If we take our 88MB * 4 disks (352MB) + 4K from our index arena, that is just 3MB short of our 355MB listed in the free output.
You'll also see that 958464 + our 88MB = the 1073741824 bytes shown in our ipcs
*Using the above pmap command shows the mappings of the shared memory that Aerospike is using. The free command is what tells you the actual shared memory allocation.
On top of this, if you were to use asmt to backup and then restore shared memory, this is the result :-
total used free shared buff/cache available
Mem: 15226072 403252 14324344 17380 498476 14556600
Swap: 0 0 0
------ Shared Memory Segments --------
key shmid owner perms bytes nattch status
0xae001100 2 root 666 1073741824 1
0xa2001100 3 root 666 1073741824 1
Address Kbytes RSS Dirty Mode Mapping
00007f2f91200000 1048576 16384 16384 rw-s- [ shmid=0x3 ]
00007f2fd1200000 1048576 64 64 rw-s- [ shmid=0x2 ]
We can see in this case we have ~17MB of allocated shared memory, this is in both primary index and secondary index - both of which are 1GB Arenas.
Here is our backup :-
total 2104360
drwxr-xr-x. 2 root root 106 Jun 26 08:43 .
drwx------. 1 root root 4096 Jun 26 08:46 ..
-rw-rw-rw-. 1 root root 16720 Jun 26 08:43 a2001000.dat
-rw-rw-rw-. 1 root root 1073741824 Jun 26 08:43 a2001100.dat
-rw-rw-rw-. 1 root root 2097152 Jun 26 08:43 ae001000.dat
-rw-rw-rw-. 1 root root 5259264 Jun 26 08:43 ae001001.dat
-rw-rw-rw-. 1 root root 1073741824 Jun 26 08:43 ae001100.dat
Note that although we had 17MB of shared memory, asmt has backed up the full 2GB of shared memory, these files are padded with zeros.
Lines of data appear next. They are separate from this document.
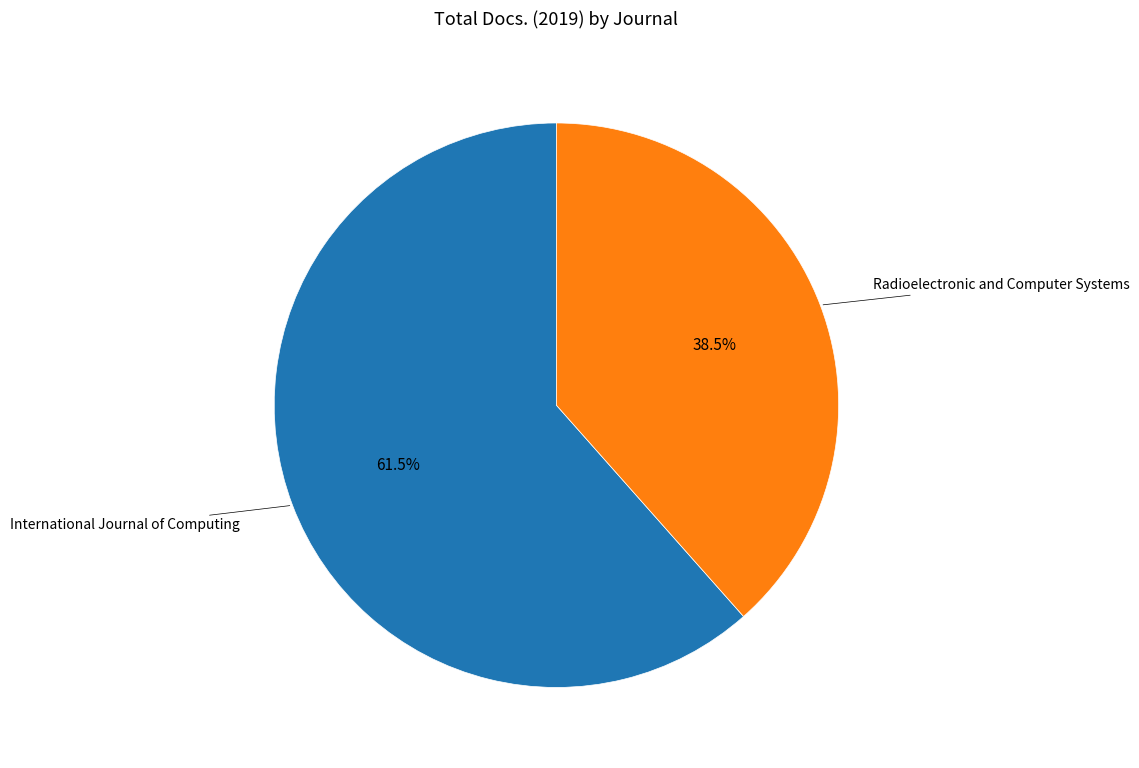

Is there a majority slice in this chart?

Yes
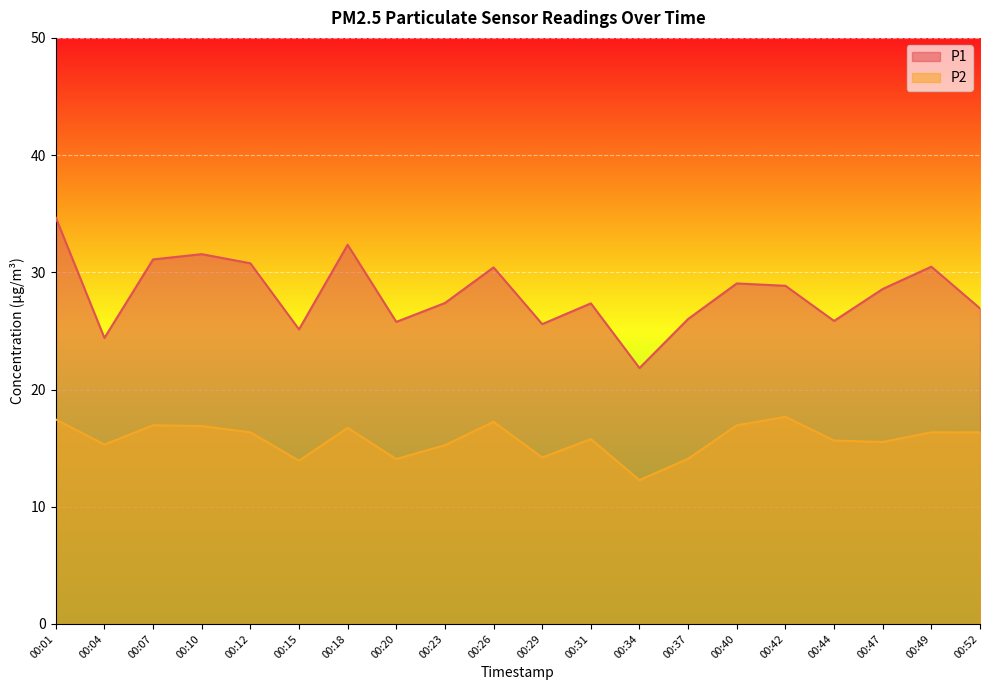

At 00:23, list the series in order from largest to smallest.

P1, P2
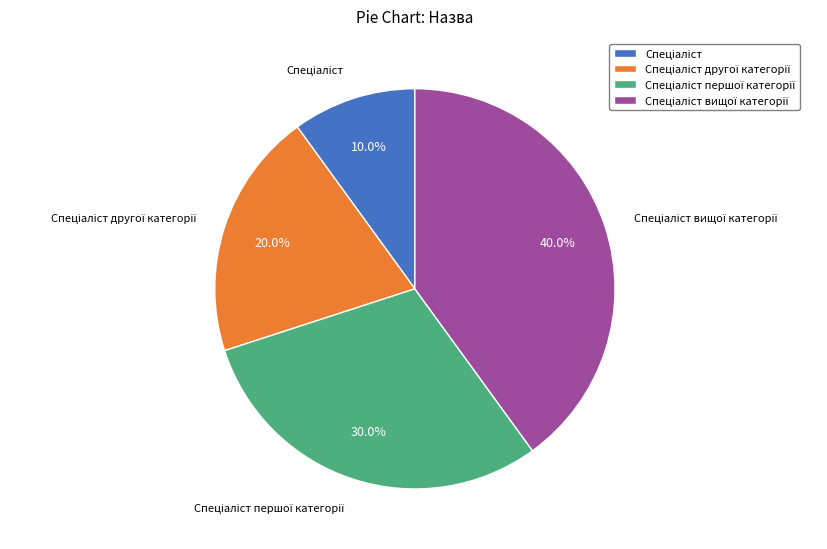

Is there a majority slice in this chart?

No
0175020 0230 adef 56ac afd0 0000 0000 0000 0000
0175040 0000 1001 0000 0000 5f93 c42e 0471 8300
0175060 0813 a000 0000 0000 0000 0000 0000 0000
0175100 0000 0000 0000 0000 0000 0000 0000 0000
*
10000000000
If we then restore those files we now start to occupy the whole 2GB of shared memory as it imports all those zeros.
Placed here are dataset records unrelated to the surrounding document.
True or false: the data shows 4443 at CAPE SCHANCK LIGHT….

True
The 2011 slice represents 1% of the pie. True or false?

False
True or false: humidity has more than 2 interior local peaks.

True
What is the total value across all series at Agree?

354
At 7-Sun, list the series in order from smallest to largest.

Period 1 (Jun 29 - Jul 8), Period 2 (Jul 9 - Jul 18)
total used free shared buff/cache available
Mem: 15226072 323340 10200664 2105284 4702068 12535324
Swap: 0 0 0Notes
There is a danger here, you can overcommit on shared memory :-
root@72test-1:/# ipcs -m
------ Shared Memory Segments --------
key shmid owner perms bytes nattch status
0xad001000 14 root 666 1073741824 12
0xad001001 15 root 666 1073741824 12
0xad001002 16 root 666 1073741824 12
0xad001003 17 root 666 1073741824 12
0xae001100 30 root 666 134217728 1
0xae002100 31 root 666 134217728 1
0xad002000 32 root 666 32212254720 1
root@72test-1:/# free -h
total used free shared buff/cache available
Mem: 30Gi 1.4Gi 18Gi 363Mi 10Gi 28Gi
Swap: 8.0Gi 0B 8.0Gi
This server has 30GB or Ram, I've got 4 X 1GB and a 30GB shared memory space along with the index arena (34GB+) yet I'm only using 363MB of the ram. If I filled up the space I have allocated, Aerospike would OOM crash.
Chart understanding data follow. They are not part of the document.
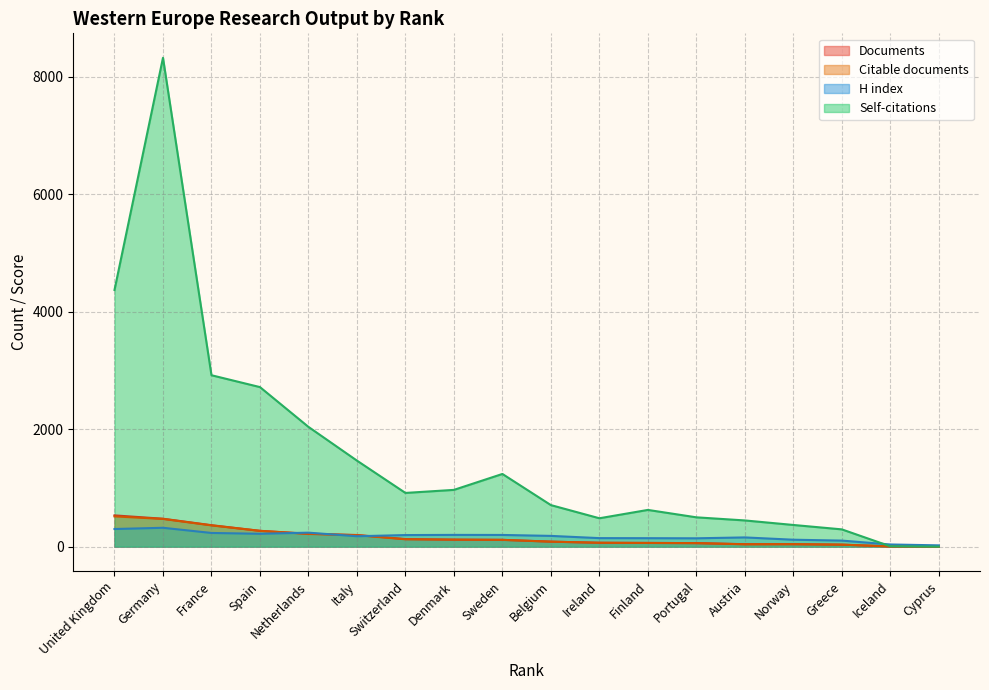

True or false: Documents and Citable documents cross at least once.

False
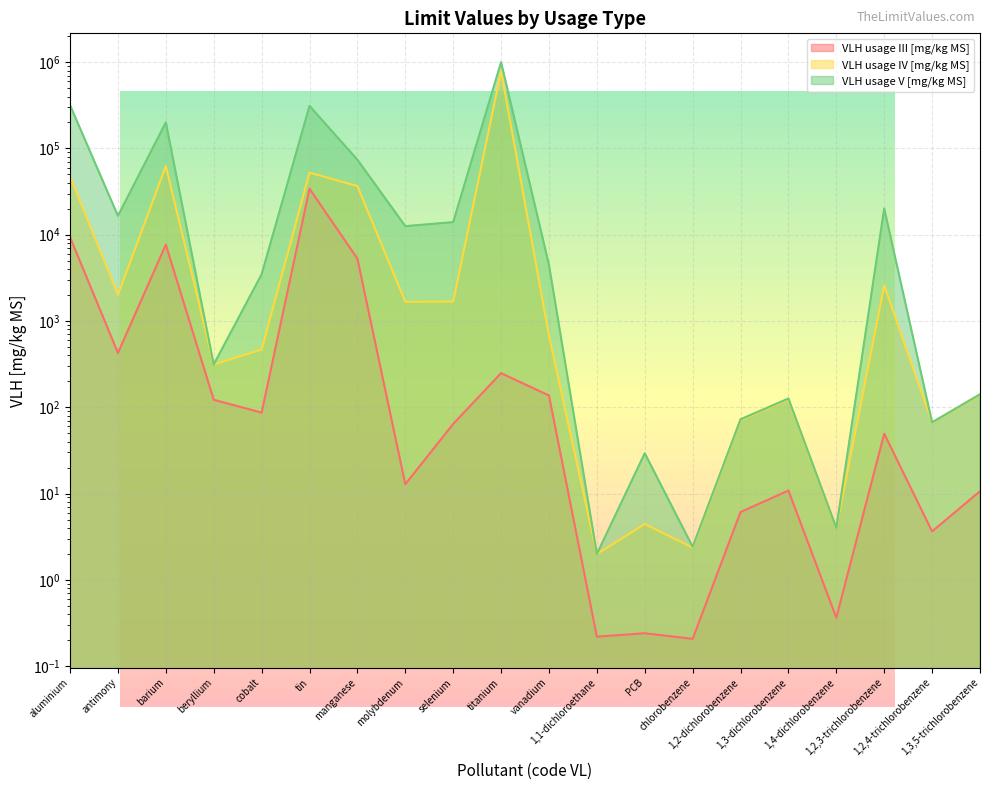

Which category has the lowest value in the VLH usage IV [mg/kg MS] series?

1,1-dichloroethane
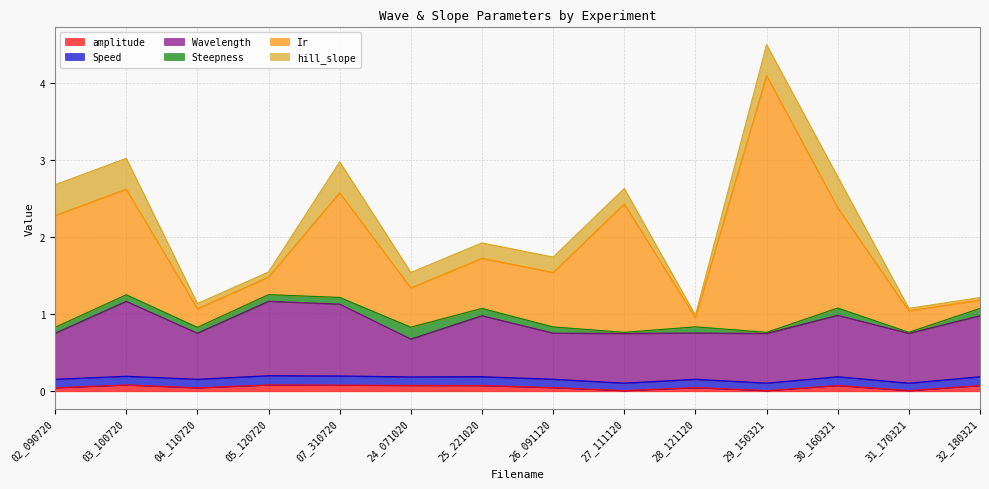

True or false: Steepness and Ir intersect in this chart.

False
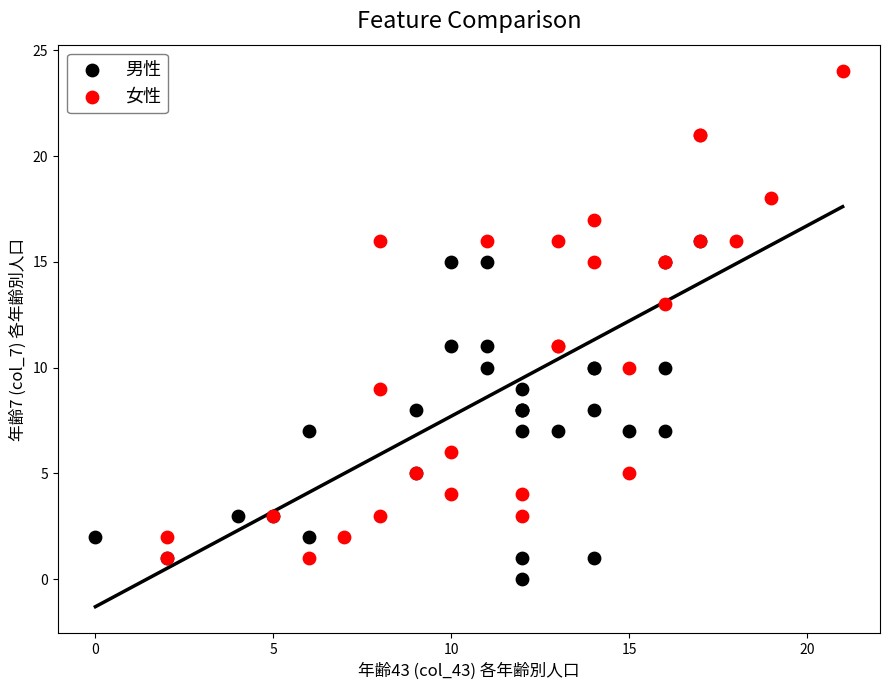

Which series has the largest Y range (max minus min)?

女性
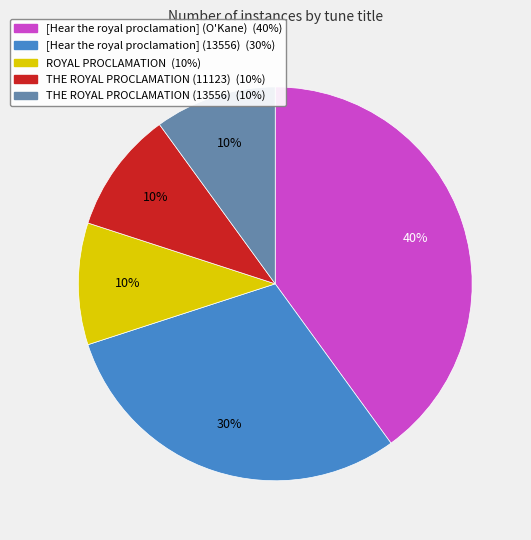

True or false: THE ROYAL PROCLAMATION (13556) accounts for 10% of the total.

True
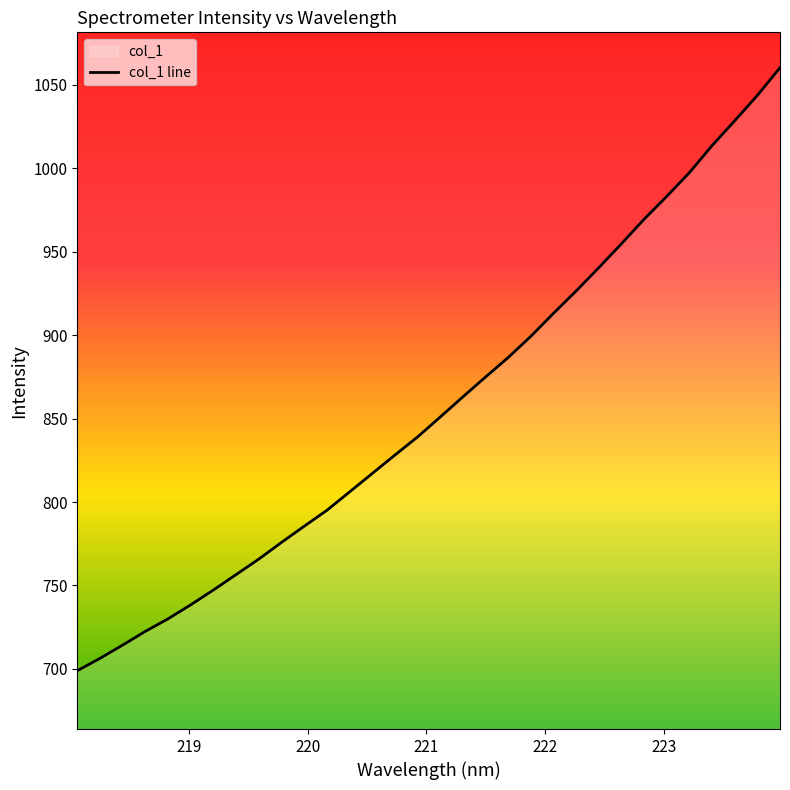

What is the sum of all values?

27432.8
Equally you may have many namespaces that have 1GB arenas for Primary and Secondary index's. Aerospike will let you start up because although you have asked for the memory and although it is notionally allocated it will not be until you try and use it that the overcommitted memory will be realised.